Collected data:
┌──

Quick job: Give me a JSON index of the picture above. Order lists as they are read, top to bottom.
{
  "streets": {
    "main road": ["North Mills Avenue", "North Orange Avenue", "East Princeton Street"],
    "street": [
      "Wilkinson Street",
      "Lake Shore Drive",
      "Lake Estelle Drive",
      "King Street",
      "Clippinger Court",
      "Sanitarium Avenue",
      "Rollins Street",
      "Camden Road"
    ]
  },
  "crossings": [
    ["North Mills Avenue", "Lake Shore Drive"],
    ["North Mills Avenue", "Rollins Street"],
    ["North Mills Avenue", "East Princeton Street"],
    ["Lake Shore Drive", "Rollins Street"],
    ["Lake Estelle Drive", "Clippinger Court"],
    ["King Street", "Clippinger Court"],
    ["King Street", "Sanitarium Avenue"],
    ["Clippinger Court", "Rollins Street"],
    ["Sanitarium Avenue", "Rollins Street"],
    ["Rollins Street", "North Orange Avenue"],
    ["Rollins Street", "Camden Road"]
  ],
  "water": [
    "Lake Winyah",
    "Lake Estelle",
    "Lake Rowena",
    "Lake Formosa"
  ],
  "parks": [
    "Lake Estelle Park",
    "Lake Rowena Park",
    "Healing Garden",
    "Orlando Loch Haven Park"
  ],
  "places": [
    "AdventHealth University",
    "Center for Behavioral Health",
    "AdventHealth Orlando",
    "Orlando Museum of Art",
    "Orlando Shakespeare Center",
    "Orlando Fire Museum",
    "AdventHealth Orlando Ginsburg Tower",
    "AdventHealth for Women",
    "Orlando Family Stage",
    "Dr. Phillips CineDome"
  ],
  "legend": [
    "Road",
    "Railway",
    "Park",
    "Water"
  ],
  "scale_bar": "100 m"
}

└──

*WORK TASK*. The output should match the records above exactly, entry for entry.

*SOLUTION FOR THIS PROBLEM*.
Quick job: Give me a JSON index of the picture above. Order lists as they are read, top to bottom.
{
  "streets": {
    "main road": ["North Mills Avenue", "North Orange Avenue", "East Princeton Street"],
    "street": [
      "Wilkinson Street",
      "Lake Shore Drive",
      "Lake Estelle Drive",
      "King Street",
      "Clippinger Court",
      "Sanitarium Avenue",
      "Rollins Street",
      "Camden Road"
    ]
  },
  "crossings": [
    ["North Mills Avenue", "Lake Shore Drive"],
    ["North Mills Avenue", "Rollins Street"],
    ["North Mills Avenue", "East Princeton Street"],
    ["Lake Shore Drive", "Rollins Street"],
    ["Lake Estelle Drive", "Clippinger Court"],
    ["King Street", "Clippinger Court"],
    ["King Street", "Sanitarium Avenue"],
    ["Clippinger Court", "Rollins Street"],
    ["Sanitarium Avenue", "Rollins Street"],
    ["Rollins Street", "North Orange Avenue"],
    ["Rollins Street", "Camden Road"]
  ],
  "water": [
    "Lake Winyah",
    "Lake Estelle",
    "Lake Rowena",
    "Lake Formosa"
  ],
  "parks": [
    "Lake Estelle Park",
    "Lake Rowena Park",
    "Healing Garden",
    "Orlando Loch Haven Park"
  ],
  "places": [
    "AdventHealth University",
    "Center for Behavioral Health",
    "AdventHealth Orlando",
    "Orlando Museum of Art",
    "Orlando Shakespeare Center",
    "Orlando Fire Museum",
    "AdventHealth Orlando Ginsburg Tower",
    "AdventHealth for Women",
    "Orlando Family Stage",
    "Dr. Phillips CineDome"
  ],
  "legend": [
    "Road",
    "Railway",
    "Park",
    "Water"
  ],
  "scale_bar": "100 m"
}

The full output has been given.